> Written task: Please list every book title that the interview on leaders as facilitators below attributes to Mark Thompson.

> Selected text:
>>>>>

Playing Favorites By Marshall Goldsmith There’s a reason I devote...
My great friend, #1 CEO Coach Mark Thompson, is a four-time CEO who today focuses exclusively on coaching global C-level executives. A member of our 100 Coaches initiative and the best-selling author of Now Build a Great Business, Success Built to Last, and Admired, Mark’s area of expertise is driving growth and leading change.
For more on the C-Suite Masterclass sign up for the webinar here: https://www.goldsmiththompsonleadership.com/webinar
Mark has been involved in more than 70 engagements with boards that are leading vast organizational transformations, and he specializes in working with leaders in high-profile roles who have broad reach and incredible impact.
Our interview series focuses on the C-Suite and topics important to leaders at high levels who want to impact the entire organization in the most positive ways. This week we’ll discuss the concept of leader as “facilitator” vs leader as “expert”.
Mark: Marshall, leaders often think of themselves as the experts. They’ve gotten where they are because they’ve been high achievers. In your upcoming book, you take a very interesting shift in the way people should think about their expertise and the fact that they may no longer be the expert in the room.
Marshall: Well, if you look at the history of the leadership, the leader was superior. In the cave, the leader was bigger or stronger. The King was descended from God. The religious leader talked to God. The master knew more than the apprentice. The professor knew more than the student.
We always thought these authority figures were inherently superior. That was then, this is now. A great lesson I learned from Peter Drucker is: today, most people manage knowledge workers. And, by definition, knowledge workers know more about what they’re doing than the leader does. This is a huge transition for leaders.
In the past, the leader did know more.
Today, if the CEO knows more about marketing than the marketing person, more about finance and the finance person, or more about HR and the HR person. The CEO doesn’t have a leadership problem, they have a selection problem. Today, you want people to know more than you.
The leader is moving out of a “superior” role to more of a facilitator position. The are asking, listening, thinking, learning and facilitating growth. Our great friend Alan Mulally, former CEO of Boeing and Ford, sees the leader as a facilitator helping everyone around himself or herself learn.

<<<<<

(Records excerpted from a collection)

>>>>>

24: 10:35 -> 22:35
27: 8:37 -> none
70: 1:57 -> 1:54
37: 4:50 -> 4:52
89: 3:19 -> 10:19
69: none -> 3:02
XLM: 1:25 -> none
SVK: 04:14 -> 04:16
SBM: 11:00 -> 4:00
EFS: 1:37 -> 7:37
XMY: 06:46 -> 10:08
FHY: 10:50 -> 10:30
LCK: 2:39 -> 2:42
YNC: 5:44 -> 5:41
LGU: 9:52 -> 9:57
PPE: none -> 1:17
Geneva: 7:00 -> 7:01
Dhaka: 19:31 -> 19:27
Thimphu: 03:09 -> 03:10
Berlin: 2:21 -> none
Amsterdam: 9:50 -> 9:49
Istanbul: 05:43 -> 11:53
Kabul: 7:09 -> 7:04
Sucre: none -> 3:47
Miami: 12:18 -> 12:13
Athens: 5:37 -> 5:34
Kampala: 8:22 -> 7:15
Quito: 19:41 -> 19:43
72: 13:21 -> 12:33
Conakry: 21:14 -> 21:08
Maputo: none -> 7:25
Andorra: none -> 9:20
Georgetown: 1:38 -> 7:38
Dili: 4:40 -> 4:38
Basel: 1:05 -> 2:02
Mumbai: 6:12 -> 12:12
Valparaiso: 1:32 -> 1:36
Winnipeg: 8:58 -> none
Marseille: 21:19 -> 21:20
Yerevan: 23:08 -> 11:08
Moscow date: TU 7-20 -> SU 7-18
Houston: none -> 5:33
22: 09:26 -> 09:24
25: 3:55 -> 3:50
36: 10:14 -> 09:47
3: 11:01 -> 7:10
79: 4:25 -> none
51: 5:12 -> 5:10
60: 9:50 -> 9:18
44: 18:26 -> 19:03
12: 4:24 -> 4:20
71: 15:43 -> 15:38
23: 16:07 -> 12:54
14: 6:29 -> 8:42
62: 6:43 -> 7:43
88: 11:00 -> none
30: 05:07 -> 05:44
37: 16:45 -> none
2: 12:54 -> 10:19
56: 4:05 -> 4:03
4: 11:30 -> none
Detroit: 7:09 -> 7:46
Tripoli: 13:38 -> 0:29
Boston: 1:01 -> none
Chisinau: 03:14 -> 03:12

<<<<<

> Response to the task:
Now Build a Great Business
Success Built to Last
Admired